I'm not sure that I can safely force removal of libgmp-4.3.1, so any suggestions on how I go about resolving the issue so that I may install openoffice?


----------



## cjhmdm (Jun 23, 2010)

Forgot to add: FreeBSD system-x.localhost 8.0-RELEASE-p3 FreeBSD 8.0-RELEASE-p3 #0: Tue May 25 20:54:11 UTC 2010     root@amd64-builder.daemonology.net:/usr/obj/usr/src/sys/GENERIC  amd64


----------



## OH (Jun 23, 2010)

cjhmdm said:
			
		

> I'm not sure that I can safely force removal of libgmp-4.3.1



Yes you can.
Check out the note in ports/UPDATING for 20100419


----------



## mechanic (Aug 21, 2010)

Make sure you have plenty of sandwiches to eat whilst the openoffice compilation trundles along hour after hour, but stay with the machine as lots of questions pop up. And they even like to keep users involved in the process, you get to download files and agree to licenses from time to time as you go along. They even get you to join in by registering on the Oracle/Sun download site! What's with these license agreements by the way, whatever happened to opensource???


----------



## pkubaj (Aug 22, 2010)

mechanic said:
			
		

> Make sure you have plenty of sandwiches to eat whilst the openoffice compilation trundles along hour after hour, but stay with the machine as lots of questions pop up. And they even like to keep users involved in the process, you get to download files and agree to licenses from time to time as you go along. They even get you to join in by registering on the Oracle/Sun download site! What's with these license agreements by the way, whatever happened to opensource???
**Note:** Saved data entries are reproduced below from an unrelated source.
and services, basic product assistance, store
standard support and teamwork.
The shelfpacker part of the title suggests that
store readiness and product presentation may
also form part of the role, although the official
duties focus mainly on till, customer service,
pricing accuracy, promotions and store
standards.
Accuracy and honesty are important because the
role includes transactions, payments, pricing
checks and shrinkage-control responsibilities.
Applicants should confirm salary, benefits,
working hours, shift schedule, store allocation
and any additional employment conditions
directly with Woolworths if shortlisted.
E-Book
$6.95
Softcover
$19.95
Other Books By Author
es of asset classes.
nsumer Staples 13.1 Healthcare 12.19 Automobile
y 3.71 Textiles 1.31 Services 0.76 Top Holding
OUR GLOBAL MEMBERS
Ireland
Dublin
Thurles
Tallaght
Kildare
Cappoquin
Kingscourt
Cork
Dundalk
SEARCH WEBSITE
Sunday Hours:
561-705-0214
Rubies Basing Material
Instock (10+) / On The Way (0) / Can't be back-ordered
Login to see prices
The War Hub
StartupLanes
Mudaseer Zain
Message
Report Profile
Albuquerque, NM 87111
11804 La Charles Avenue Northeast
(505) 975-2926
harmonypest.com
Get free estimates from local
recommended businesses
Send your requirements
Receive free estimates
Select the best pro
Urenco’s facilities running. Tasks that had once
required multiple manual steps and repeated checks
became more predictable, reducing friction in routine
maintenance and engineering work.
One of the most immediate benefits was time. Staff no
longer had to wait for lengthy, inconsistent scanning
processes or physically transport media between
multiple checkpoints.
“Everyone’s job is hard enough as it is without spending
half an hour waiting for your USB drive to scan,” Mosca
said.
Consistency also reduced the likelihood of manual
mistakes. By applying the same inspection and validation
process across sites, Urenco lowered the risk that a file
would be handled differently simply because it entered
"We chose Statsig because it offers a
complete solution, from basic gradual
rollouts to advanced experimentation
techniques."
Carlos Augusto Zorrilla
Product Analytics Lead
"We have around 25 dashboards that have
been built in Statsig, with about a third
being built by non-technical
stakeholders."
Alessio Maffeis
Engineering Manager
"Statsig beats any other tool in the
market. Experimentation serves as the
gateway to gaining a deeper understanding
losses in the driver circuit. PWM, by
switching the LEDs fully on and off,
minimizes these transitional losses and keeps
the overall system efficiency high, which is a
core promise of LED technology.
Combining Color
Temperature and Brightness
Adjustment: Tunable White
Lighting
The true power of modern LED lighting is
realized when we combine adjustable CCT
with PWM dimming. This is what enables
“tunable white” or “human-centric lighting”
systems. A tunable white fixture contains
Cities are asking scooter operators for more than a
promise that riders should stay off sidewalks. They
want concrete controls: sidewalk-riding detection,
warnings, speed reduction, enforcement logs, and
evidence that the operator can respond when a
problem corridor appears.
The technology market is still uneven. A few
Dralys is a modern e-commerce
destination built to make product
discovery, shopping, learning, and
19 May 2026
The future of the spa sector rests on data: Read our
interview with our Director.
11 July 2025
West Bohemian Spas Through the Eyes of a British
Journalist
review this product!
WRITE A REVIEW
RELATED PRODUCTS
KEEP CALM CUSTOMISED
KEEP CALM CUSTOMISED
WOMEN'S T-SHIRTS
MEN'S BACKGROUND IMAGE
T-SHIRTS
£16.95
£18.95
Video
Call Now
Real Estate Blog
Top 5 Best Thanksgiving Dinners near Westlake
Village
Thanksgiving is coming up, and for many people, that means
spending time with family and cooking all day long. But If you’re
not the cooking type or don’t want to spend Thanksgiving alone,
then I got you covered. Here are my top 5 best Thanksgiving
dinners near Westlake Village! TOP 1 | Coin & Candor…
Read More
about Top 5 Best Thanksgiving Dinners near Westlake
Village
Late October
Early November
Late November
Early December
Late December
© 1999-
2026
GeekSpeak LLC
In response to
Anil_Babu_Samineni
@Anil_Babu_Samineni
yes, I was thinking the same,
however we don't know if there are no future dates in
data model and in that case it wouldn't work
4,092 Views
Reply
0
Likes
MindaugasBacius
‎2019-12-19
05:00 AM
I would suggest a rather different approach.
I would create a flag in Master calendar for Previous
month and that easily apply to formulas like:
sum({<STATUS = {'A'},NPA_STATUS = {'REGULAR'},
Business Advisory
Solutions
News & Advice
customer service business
What?:stud There are questions at the very beginning if you didn't install jdk16. Other than that, there are no interruptions during compilation.


----------



## adamk (Aug 23, 2010)

And what's even the point of bumping a thread from two months ago without actually contributing anything to the discussion?

Adam


----------



## mechanic (Aug 23, 2010)

Fairly useful to  warn anyone contemplating installing OO from ports what they are in for, I'd have thought - two months isn't a long time Adam! Maybe the questions come during the first of many hours, to be honest I almost lost the will to live it took so long. And all this logging into Oracle sites to download stuff - why not include it all on the F-BSD servers somewhere, isn't it open source (apparently not)?


----------